Tuesday, June 26, 2012

Done

Today someone asked me what day of the week it was, and I thought to myself, "Sunday?"  In fact it is Tuesday, and it's Day 5 of summer vacation.  Clearly I haven't adjusted to the routine yet, though I have started having weird dreams about the new school year.  The old dreams haven't stopped yet.

The school year ended without much fanfare.  I have left a half dozen companies/jobs in my adult life, and it's never been this anticlimactic.  I didn't want or expect a big fuss, but I guess I expected at least a little something, a few nice words.  I didn't see nearly as many kids for official goodbyes as last year; for whatever reason they just stopped coming, or came and then disappeared without saying I wouldn't see them again.  Most teachers did say at least a little something to me in passing in the hall, and I had a very nice farewell handshake from Mr. L and Mr. P at the final "professional development" meeting.

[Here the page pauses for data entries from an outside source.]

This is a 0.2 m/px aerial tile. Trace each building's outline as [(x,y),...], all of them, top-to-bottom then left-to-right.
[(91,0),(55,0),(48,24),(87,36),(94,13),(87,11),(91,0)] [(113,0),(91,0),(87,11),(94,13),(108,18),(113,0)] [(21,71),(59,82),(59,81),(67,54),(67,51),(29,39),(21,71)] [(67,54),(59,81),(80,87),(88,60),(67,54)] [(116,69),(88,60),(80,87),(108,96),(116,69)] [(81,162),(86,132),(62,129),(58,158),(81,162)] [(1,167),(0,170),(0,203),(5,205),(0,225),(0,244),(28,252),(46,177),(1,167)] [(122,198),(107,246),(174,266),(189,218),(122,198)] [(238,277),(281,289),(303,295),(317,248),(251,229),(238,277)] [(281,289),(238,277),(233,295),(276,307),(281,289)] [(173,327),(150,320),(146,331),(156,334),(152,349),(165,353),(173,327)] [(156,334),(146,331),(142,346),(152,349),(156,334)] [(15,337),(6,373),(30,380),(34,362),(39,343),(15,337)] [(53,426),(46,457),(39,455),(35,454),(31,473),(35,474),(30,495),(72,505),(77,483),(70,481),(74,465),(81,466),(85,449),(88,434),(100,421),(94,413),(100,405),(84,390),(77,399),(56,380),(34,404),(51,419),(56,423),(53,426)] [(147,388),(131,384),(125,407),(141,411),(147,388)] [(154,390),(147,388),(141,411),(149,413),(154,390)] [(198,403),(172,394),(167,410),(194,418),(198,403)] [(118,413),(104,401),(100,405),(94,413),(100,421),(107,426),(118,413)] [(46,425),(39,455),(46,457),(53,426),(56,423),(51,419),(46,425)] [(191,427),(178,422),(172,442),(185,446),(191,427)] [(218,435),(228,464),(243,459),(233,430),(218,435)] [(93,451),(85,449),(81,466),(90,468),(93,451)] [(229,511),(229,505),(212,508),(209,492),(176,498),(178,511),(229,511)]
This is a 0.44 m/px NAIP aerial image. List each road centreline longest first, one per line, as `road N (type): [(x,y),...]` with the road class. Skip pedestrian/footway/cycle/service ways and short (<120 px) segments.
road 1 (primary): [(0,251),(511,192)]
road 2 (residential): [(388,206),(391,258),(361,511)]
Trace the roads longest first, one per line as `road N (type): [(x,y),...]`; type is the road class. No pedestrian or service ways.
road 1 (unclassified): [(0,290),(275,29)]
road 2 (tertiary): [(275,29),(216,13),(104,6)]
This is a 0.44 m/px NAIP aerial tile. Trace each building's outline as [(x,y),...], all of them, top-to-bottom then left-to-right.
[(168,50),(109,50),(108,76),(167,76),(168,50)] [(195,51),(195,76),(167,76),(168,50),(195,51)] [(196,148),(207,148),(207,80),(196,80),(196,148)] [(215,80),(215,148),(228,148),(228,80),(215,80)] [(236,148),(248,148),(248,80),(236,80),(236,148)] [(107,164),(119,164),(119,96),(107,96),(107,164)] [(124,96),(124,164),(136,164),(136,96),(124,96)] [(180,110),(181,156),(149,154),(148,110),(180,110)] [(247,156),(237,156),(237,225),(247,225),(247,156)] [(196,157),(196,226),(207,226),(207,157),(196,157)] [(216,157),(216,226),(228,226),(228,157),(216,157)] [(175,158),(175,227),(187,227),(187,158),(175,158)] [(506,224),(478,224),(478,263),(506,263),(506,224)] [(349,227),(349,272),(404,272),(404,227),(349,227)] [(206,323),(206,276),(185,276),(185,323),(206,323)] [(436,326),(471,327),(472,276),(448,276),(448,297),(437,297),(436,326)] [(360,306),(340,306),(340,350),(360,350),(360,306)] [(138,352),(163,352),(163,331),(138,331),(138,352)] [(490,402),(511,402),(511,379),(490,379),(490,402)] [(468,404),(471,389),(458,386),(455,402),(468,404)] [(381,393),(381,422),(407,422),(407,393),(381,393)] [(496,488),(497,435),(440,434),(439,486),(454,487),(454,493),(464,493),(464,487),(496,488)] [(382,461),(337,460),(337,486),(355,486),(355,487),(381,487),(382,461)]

As I think more about it, I guess it's really the administrators I'm disappointed with.  I didn't even see or talk to either of the administrators who were my direct supervisors.  Not just on my last day, but did not see either of them (other than spotting them in the back of their offices while they were on the phone or in the hallway engrossed in conversation with someone else) for the three days of the last week of school.  I know they were at school, and I left nice farewell notes in their mailboxes on the third-to-last day.  They were busy with wrapping up their own things, but still.  Maybe I should have made a more concerted effort to approach them.  I thought I had a decent relationship with both of them, but I left with a bad taste in my mouth and a prevailing feeling that my last two years didn't amount to much.